→ **Material for this exercise**

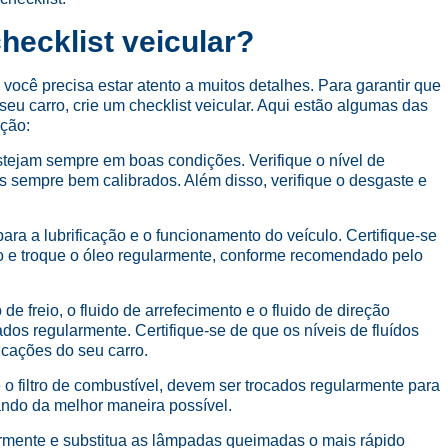
hecklist veicular?
 você precisa estar atento a muitos detalhes. Para garantir que
u carro, crie um checklist veicular. Aqui estão algumas das
ação:
stejam sempre em boas condições. Verifique o nível de
 sempre bem calibrados. Além disso, verifique o desgaste e
para a lubrificação e o funcionamento do veículo. Certifique-se
o e troque o óleo regularmente, conforme recomendado pelo
o de freio, o fluido de arrefecimento e o fluido de direção
dos regularmente. Certifique-se de que os níveis de fluídos
cações do seu carro.
ar e o filtro de combustível, devem ser trocados regularmente para
ando da melhor maneira possível.
larmente e substitua as lâmpadas queimadas o mais rápido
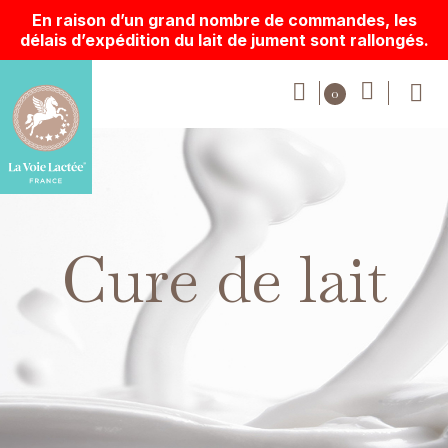
En raison d’un grand nombre de commandes, les
délais d’expédition du lait de jument sont rallongés.
Cure de lait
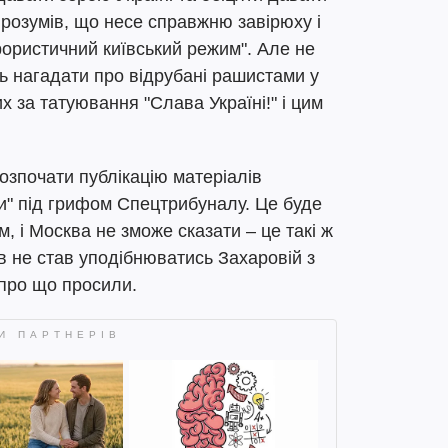
в розумів, що несе справжню завірюху і
ерористичний київський режим". Але не
ь нагадати про відрубані рашистами у
х за татуювання "Слава Україні!" і цим
розпочати публікацію матеріалів
ни" під грифом Спецтрибуналу. Це буде
, і Москва не зможе сказати – це такі ж
ов не став уподібнюватись Захаровій з
 про що просили.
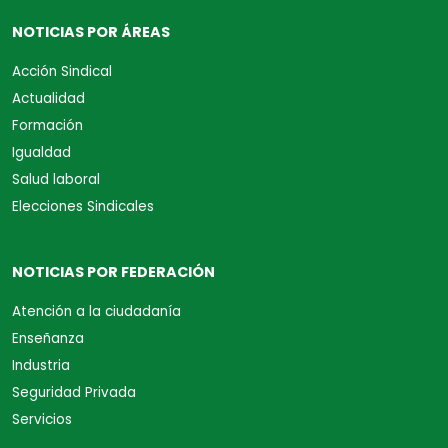
NOTICIAS POR ÁREAS
Acción Sindical
Actualidad
Formación
Igualdad
Salud laboral
Elecciones Sindicales
NOTICIAS POR FEDERACIÓN
Atención a la ciudadanía
Enseñanza
Industria
Seguridad Privada
Servicios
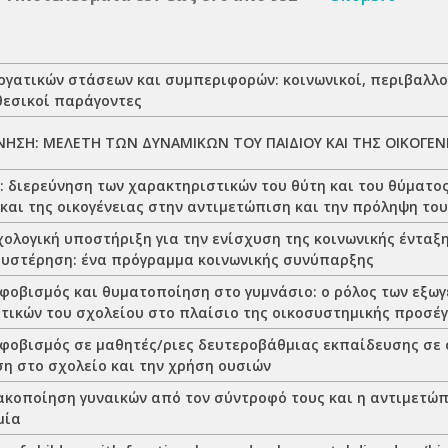
ργατικών στάσεων και συμπεριφορών: κοινωνικοί, περιβαλλο
θεσικοί παράγοντες
ΝΗΣΗ: ΜΕΛΕΤΗ ΤΩΝ ΔΥΝΑΜΙΚΩΝ ΤΟΥ ΠΑΙΔΙΟΥ ΚΑΙ ΤΗΣ ΟΙΚΟΓΕΝ
: διερεύνηση των χαρακτηριστικών του θύτη και του θύματος
 και της οικογένειας στην αντιμετώπιση και την πρόληψη το
ολογική υποστήριξη για την ενίσχυση της κοινωνικής ένταξ
θυστέρηση: ένα πρόγραμμα κοινωνικής συνύπαρξης
κφοβισμός και θυματοποίηση στο γυμνάσιο: ο ρόλος των εξωγ
τικών του σχολείου στο πλαίσιο της οικοσυστημικής προσέγ
κφοβισμός σε μαθητές/ριες δευτεροβάθμιας εκπαίδευσης σε 
η στο σχολείο και την χρήση ουσιών
ακοποίηση γυναικών από τον σύντροφό τους και η αντιμετώ
μία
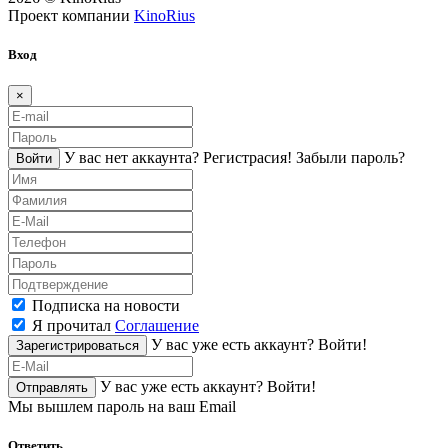
Проект компании
KinoRius
Вход
×
У вас нет аккаунта?
Регистраcия!
Забыли пароль?
Войти
Подписка на новости
Я прочитал
Соглашение
У вас уже есть аккаунт?
Войти!
Зарегистрироваться
У вас уже есть аккаунт?
Войти!
Отправлять
Мы вышлем пароль на ваш Email
Ответить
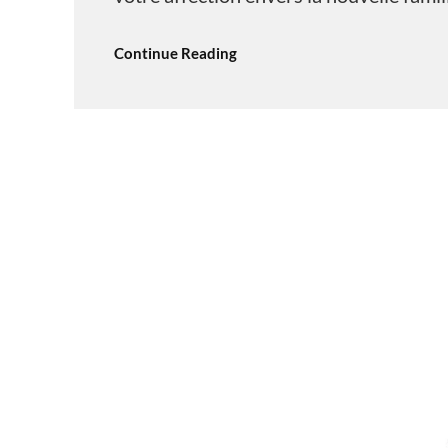
Continue Reading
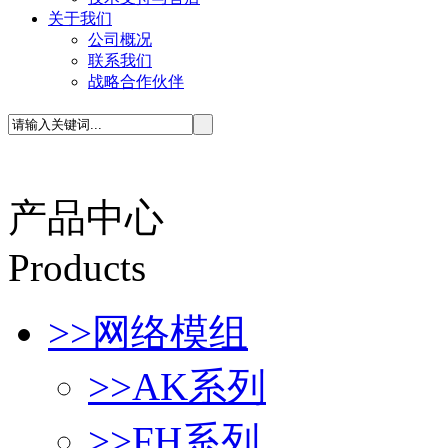
关于我们
公司概况
联系我们
战略合作伙伴
产品中心
P
roducts
>>
网络模组
>>
AK系列
>>
FH系列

→ **How to complete this task**
Your task is to list each line of the records with the word "κφοβισμός".

→ **Answer space**
κφοβισμός και θυματοποίηση στο γυμνάσιο: ο ρόλος των εξωγ
κφοβισμός σε μαθητές/ριες δευτεροβάθμιας εκπαίδευσης σε 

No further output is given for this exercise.